WHAT TO DO ▸
From the entries below, copy every line that holds the word "Part".

══ SUPPLIED DATA ══

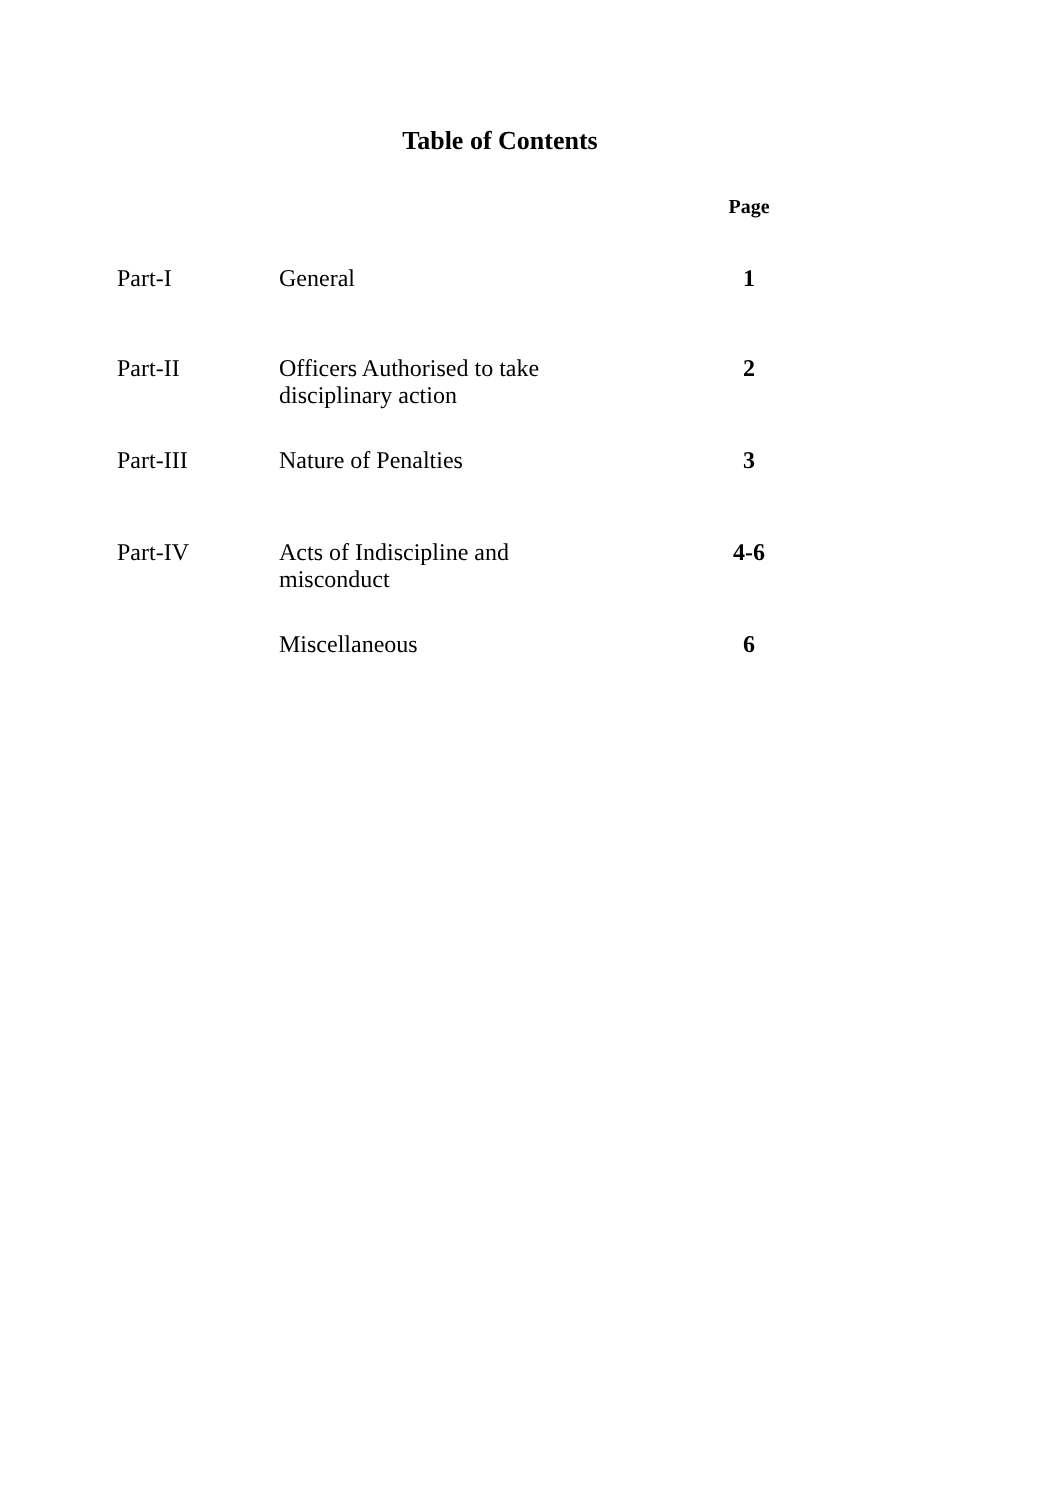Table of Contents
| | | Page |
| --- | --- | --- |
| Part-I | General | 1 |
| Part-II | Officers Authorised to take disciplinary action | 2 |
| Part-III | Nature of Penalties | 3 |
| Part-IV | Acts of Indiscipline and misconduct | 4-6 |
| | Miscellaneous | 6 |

═══

ANSWER BOX ▸
| Part-I | General | 1 |
| Part-II | Officers Authorised to take disciplinary action | 2 |
| Part-III | Nature of Penalties | 3 |
| Part-IV | Acts of Indiscipline and misconduct | 4-6 |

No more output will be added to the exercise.